17399644 Two frameshift nonsense mutations have been described that likely lead to haploinsufficiency in SCN5A causing Brugada syndrome. Makita et al (2007, PMID 17399644) described a 17 y.o. male with Brugada syndrome. He was identified to have a novel SCN5A mutation at exon 2 resulting in a premature stop codon, Q55X. His mother and brother were both identified to have the same mutation. His mother had sick sinus syndrome with first-degree AV block and his asymptomatic brother had first-degree AV block and nonspecific intraventricular conduction delay. Kapplinger et al (2010, PMID 20129283) presented a retrospective database analysis of SCN5A mutations from 9 international centers. They had one patient who also had a premature stop codon in exon 2 at Q73X. Given that both of these mutations are nonsense mutations very close to the N-terminus before the first transmembrane domain, they are highly likely to cause haploinsufficiency. At this time, a complete deletion of SCN5A has not been described in association with Brugada syndrome.
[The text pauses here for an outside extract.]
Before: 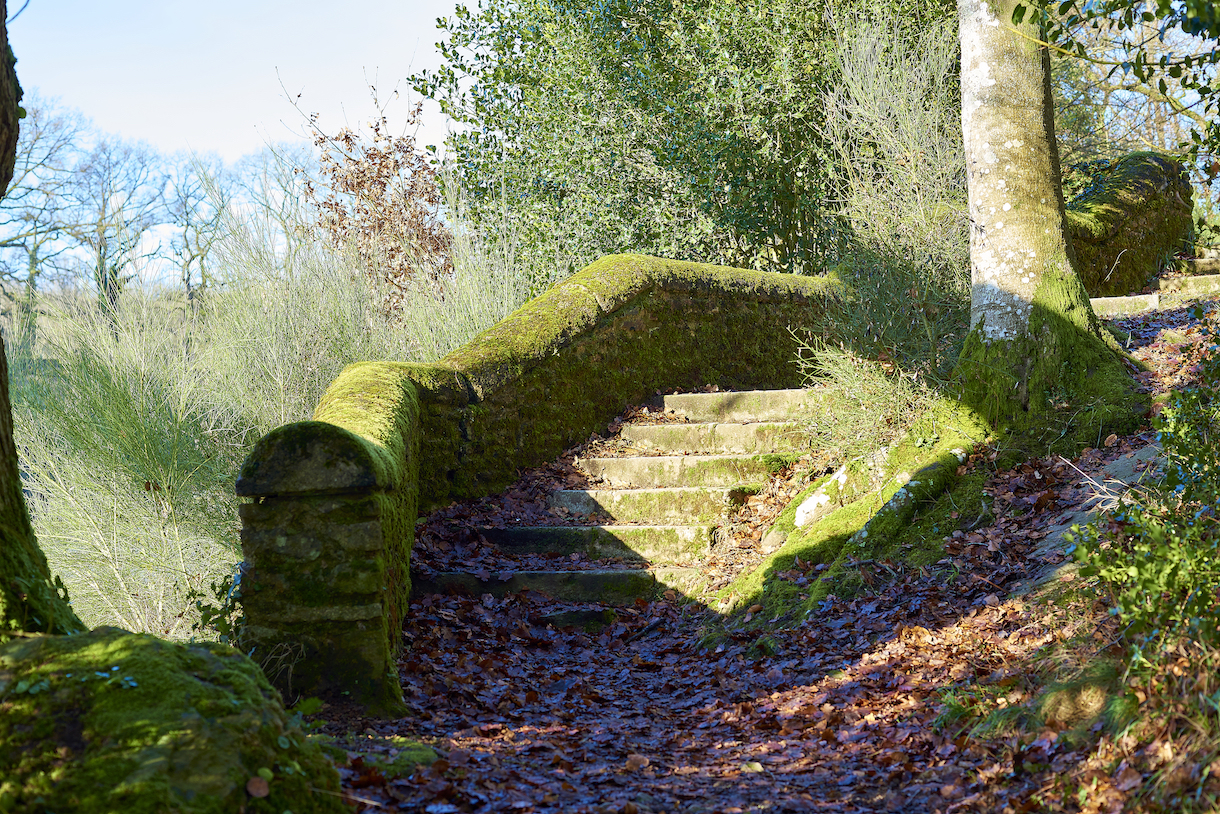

Haploinsufficiency phenotype comments:

SCN5A encodes a subunit (type V, alpha) of a voltage-gated sodium channel protein that functions in cardiac muscle to regulate conduction. More than 600 SCN5A variants have been reported in association with cardiac channelopathy phenotypes. Heterozygous sequence-level mutations in SCN5A are associated with a number of cardiovascular abnormalities including Brugada syndrome, cardiac conduction disease (CCD), long QT syndrome type 3 (LQT3), atrial fibrillation, and sick sinus syndrome (SSS). Functional studies (patch clamp assays, cellular localization studies, and western blots) have been performed on a number of the reported mutations; however, these studies have been done in in vitro models and it is unknown whether these mutations would have the same functional consequence in vivo. To this point, one study on SCN5A variants stated that ?caution should be taken when extrapolating the findings from the in vitro study of HEK293 cells and oocytes to the more complex in vivo conditions? (Gui et al. 2010). Based on the functional studies mentioned above, SCN5A loss-of-function-type mutations have been associated with Brugada syndrome, CCD, and SSS, while SCN5A gain-of-function-type mutations have been associated with LQT3 (Hong et al., 2005; Makiyama et al., 2005; Zimmer and Surber, 2008; Kapplinger et al. 2010; Eastaugh et al., 2011; Remme 2013). Both loss-of-function and gain-of-function-type mutations of SCN5A have been identified in association with atrial fibrillation (Remme, 2013). Incomplete penetrance for some of the SCN5A mutant phenotypes has also been observed (Cordeiro et al., 2006; Makita et al., 2007; Eastaugh et al., 2011). Although there are a number of SCN5A mutations that are reported to be associated with loss-of-function-type mechanism (Tfelt-Hansen et al. 2009), the SCN5A genotype/phenotype association is still not well understood as there are several mutations that have been associated with both Brugada syndrome (loss-of-function) and LQT3 (gain-of-function) (Zimmer and Surber et al., 2008; Blich et al. 2015). Due to the clinical heterogeneity, mutational spectrum, and lack of reports of whole gene deletions, the haploinsufficiency score is a 1.

  • Triplosensitivity score: 0
  • Strength of Evidence (disclaimer): No evidence for dosage pathogenicity

Triplosensitivity phenotype comment:

Triplosensitivity of SCN5A has not been reported.